To make it short, we (as a species) have to move to the stars.

My opinion:
Corruption, aka evil, is part of the human animal. No legislation, or psycho therapy can remove this from the animal. We are part of nature. Nurture is limited AND dictated by societal norms. It can not be eliminated and the basic existence is not willing to fight against it.

Even with moral values and constricted expanse, the human animal can not exist upon this sphere infinitely. It is my opinion that we need to continue to reach for the stars. This is the only insurance for unlimited expansion of the race (human!), both population and psychologically. If not, the cost will be the loose of unique and personal growth. The finite globe ensure the death of growth.
Posted By: Brit44 'Aldo'

Re: Are we having too many children? - 12/20/19 07:20 AM

Originally Posted by oldgrognard
Originally Posted by Zamzow
Tsk, tsk, tsk..

Always about "the children", and the people who use them as human shields...

Children themselves, who never emotionally or logically grew up...

People who say all life is "blessed", and then dictate how they should live or die...

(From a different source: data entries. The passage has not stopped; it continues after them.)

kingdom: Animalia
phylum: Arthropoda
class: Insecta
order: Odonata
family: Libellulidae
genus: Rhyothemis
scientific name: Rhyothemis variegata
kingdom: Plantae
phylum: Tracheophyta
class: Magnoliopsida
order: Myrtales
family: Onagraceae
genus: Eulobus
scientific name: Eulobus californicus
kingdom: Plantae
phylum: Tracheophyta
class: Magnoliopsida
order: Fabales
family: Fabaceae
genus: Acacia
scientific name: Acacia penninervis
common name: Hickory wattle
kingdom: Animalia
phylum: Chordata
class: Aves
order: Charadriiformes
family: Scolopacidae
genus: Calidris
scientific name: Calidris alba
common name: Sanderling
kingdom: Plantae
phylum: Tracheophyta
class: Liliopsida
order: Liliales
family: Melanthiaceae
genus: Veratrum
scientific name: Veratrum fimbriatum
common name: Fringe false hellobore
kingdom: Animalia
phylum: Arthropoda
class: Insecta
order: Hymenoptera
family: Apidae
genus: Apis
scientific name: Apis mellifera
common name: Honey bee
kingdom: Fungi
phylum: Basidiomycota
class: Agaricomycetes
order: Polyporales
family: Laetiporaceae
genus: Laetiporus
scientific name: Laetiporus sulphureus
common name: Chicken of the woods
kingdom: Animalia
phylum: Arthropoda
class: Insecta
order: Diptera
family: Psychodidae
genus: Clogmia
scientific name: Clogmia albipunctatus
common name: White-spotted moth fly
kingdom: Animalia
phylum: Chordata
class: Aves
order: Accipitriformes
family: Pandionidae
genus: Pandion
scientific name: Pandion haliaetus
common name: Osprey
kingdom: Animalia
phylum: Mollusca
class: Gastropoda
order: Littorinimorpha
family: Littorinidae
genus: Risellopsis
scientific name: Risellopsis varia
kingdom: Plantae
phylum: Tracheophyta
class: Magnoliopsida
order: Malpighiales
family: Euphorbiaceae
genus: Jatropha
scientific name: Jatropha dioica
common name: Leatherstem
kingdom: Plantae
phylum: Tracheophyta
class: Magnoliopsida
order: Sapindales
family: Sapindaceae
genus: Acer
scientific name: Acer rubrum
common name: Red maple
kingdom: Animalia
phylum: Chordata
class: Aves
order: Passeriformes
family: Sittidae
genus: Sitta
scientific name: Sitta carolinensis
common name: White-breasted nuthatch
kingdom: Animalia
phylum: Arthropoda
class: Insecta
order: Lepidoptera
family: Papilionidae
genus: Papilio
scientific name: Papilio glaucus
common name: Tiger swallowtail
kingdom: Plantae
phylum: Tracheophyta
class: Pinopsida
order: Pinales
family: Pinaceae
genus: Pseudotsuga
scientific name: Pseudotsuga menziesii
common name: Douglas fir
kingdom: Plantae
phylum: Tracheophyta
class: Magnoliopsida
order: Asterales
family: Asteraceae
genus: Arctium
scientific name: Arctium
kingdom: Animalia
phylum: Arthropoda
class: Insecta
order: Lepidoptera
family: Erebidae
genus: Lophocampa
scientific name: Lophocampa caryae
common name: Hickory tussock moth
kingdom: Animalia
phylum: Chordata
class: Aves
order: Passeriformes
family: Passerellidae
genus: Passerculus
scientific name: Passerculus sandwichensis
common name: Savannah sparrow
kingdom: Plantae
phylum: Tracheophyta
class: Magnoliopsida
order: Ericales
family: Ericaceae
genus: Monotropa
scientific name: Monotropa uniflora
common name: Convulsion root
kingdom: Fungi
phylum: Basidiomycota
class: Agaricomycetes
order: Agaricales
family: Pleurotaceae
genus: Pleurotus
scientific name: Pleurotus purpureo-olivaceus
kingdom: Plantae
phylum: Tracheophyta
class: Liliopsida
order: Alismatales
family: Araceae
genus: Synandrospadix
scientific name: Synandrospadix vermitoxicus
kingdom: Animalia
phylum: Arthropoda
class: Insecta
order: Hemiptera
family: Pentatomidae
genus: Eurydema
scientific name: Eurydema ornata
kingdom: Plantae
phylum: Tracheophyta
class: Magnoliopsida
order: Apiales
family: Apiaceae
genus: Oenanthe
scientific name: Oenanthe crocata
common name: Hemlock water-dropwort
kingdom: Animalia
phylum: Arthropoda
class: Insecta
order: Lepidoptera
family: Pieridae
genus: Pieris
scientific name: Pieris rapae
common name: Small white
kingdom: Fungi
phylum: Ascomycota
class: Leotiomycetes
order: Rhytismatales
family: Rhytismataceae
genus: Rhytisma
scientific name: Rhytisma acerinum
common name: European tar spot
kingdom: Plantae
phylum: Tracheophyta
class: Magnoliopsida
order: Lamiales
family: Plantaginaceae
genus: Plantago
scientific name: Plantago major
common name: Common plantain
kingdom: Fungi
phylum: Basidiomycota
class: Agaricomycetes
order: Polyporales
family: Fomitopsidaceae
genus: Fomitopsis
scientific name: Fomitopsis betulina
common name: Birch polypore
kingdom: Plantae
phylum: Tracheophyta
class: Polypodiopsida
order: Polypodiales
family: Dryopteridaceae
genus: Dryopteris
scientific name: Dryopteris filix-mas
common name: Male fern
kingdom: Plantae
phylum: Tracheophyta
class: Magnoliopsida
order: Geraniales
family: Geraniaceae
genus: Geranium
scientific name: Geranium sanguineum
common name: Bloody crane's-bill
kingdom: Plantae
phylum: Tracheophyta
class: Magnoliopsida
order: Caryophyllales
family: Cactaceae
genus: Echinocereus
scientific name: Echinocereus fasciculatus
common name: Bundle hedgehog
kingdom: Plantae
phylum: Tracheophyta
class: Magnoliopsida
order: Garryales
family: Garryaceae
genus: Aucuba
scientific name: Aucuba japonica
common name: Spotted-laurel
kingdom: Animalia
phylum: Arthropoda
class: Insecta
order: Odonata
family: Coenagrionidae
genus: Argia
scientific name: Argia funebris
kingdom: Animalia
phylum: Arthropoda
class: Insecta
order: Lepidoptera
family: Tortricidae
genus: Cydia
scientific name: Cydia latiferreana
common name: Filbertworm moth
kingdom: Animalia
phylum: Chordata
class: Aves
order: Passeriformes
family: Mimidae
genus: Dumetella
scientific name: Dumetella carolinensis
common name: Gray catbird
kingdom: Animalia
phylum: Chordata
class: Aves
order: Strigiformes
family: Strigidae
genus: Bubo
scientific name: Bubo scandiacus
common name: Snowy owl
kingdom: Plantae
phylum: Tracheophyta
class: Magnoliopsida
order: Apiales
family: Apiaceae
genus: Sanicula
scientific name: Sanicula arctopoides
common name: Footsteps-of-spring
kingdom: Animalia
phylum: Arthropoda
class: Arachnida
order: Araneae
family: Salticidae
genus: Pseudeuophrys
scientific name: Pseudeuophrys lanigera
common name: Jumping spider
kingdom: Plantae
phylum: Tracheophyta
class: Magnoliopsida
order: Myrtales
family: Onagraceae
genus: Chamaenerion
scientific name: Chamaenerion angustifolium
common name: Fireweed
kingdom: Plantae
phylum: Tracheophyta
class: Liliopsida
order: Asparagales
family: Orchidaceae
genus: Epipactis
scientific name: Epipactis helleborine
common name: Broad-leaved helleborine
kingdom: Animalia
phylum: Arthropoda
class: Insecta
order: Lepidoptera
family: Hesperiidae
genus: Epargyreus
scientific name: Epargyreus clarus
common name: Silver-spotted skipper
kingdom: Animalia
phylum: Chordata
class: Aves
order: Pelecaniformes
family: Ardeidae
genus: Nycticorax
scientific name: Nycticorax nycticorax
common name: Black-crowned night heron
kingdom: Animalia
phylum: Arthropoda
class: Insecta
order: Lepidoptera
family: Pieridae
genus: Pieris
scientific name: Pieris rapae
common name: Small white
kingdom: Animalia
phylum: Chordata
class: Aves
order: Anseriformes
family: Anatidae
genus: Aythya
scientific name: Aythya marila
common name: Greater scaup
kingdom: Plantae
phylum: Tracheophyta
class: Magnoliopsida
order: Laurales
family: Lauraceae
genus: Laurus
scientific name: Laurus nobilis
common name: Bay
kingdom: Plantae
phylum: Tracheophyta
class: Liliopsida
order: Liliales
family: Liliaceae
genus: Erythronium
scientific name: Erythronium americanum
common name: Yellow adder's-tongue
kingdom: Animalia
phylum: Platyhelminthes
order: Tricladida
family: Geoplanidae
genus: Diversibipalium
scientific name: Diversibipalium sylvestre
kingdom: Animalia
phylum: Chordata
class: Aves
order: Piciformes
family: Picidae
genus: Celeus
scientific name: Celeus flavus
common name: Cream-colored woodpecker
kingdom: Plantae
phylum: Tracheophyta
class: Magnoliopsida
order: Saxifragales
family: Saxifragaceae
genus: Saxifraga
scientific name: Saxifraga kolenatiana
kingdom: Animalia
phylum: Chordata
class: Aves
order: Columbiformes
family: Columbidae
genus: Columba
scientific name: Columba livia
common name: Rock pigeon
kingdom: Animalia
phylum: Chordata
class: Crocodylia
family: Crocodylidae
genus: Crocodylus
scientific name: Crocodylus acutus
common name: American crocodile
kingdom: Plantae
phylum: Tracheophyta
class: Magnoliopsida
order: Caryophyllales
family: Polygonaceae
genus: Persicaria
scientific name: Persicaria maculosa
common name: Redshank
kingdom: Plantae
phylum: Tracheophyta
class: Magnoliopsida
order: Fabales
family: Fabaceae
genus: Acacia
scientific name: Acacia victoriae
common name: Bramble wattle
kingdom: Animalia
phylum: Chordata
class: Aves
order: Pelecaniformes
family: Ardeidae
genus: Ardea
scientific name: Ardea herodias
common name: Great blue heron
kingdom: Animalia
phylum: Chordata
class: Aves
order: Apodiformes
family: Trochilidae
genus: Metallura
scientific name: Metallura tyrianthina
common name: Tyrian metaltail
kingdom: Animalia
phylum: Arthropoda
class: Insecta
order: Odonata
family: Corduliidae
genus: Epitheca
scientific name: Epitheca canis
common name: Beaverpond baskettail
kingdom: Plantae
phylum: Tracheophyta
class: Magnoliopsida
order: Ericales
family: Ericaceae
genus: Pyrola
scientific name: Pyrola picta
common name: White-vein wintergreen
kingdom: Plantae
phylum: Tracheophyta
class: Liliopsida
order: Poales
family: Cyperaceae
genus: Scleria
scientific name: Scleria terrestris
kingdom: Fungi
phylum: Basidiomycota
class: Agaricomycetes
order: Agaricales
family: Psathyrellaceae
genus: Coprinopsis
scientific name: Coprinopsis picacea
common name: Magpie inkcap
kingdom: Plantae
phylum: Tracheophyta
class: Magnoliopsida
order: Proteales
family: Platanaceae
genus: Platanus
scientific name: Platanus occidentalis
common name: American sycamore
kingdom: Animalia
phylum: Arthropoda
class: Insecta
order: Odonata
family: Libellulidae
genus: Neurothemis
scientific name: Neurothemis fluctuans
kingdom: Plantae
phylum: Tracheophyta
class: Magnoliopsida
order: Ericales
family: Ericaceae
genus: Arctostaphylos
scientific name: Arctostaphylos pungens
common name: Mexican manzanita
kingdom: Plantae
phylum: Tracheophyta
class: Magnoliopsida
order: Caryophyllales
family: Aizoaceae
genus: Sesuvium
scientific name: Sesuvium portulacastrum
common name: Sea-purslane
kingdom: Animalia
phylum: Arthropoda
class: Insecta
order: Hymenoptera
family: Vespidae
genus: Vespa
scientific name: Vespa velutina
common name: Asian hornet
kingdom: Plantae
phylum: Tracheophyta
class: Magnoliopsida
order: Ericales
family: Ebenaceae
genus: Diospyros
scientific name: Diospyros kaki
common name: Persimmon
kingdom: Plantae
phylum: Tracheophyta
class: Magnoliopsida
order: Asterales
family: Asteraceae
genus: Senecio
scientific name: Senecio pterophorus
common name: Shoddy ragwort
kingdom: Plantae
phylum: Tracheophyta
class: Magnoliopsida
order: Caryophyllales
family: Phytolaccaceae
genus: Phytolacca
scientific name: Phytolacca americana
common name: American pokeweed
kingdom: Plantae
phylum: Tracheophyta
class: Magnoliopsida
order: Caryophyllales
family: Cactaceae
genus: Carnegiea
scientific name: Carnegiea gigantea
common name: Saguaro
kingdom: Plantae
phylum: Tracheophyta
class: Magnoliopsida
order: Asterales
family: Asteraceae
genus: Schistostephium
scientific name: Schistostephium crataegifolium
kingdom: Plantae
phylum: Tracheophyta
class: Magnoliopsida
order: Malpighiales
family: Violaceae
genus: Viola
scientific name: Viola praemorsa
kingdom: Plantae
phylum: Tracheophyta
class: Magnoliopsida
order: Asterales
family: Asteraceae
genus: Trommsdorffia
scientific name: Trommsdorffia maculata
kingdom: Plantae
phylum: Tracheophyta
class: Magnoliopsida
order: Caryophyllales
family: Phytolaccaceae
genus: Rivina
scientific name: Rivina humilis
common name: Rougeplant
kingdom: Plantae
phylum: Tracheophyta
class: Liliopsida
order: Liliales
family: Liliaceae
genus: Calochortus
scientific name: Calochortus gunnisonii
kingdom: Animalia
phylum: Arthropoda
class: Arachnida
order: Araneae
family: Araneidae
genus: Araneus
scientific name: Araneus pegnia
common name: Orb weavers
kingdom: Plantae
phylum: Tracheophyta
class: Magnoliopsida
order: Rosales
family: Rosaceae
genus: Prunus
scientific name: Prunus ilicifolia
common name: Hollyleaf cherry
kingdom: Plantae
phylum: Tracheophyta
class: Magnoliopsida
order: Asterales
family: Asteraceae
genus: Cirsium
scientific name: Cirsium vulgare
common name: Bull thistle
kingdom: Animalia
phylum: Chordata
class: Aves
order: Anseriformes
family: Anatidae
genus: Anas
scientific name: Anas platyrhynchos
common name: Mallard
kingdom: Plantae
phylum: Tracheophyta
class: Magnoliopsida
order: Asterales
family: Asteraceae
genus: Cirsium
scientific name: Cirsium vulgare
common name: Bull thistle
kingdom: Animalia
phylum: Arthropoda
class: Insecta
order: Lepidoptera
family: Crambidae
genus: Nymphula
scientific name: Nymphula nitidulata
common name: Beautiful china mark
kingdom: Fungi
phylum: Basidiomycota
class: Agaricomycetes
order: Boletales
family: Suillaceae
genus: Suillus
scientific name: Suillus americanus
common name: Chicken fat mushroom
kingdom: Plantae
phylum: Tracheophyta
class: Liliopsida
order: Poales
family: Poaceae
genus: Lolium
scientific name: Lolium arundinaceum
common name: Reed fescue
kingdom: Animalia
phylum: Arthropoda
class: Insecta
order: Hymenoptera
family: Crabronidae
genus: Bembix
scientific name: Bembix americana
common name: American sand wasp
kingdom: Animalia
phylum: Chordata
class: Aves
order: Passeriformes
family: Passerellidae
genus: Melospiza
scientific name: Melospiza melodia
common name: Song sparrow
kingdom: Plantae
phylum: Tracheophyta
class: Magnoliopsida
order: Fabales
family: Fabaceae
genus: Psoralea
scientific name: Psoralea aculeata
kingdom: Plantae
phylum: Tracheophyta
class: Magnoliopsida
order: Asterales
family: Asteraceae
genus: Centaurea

I made no personal attacks here. I followed the rules.

But surely I'll be banned for speaking truth....




.??.



OG, I must be that type of person, I almost understand the post.

"always" = least common denominator of the argument.

"Children themselves, who never emotionally or logically grew up..."
That can be a valid counter point. My opinion is off subject, so I do not say at this time.

"People who say all life is "blessed", and then dictate how they should live or die..."
I believe they were trying to point to hypocriticle. ( I suck at spelling!)

If this derails the original discussion, please ignore or delete.
Posted By: PanzerMeyer

Re: Are we having too many children? - 12/20/19 11:37 AM

Originally Posted by Brit44 'Aldo'

Even with moral values and constricted expanse, the human animal can not exist upon this sphere infinitely. It is my opinion that we need to continue to reach for the stars. This is the only insurance for unlimited expansion of the race (human!), both population and psychologically. If not, the cost will be the loose of unique and personal growth. The finite globe ensure the death of growth.



I fully agree with this. It will most certainly not happen in my lifetime but I can see humanity settling on the moon and maybe Mars within the next 200-300 years.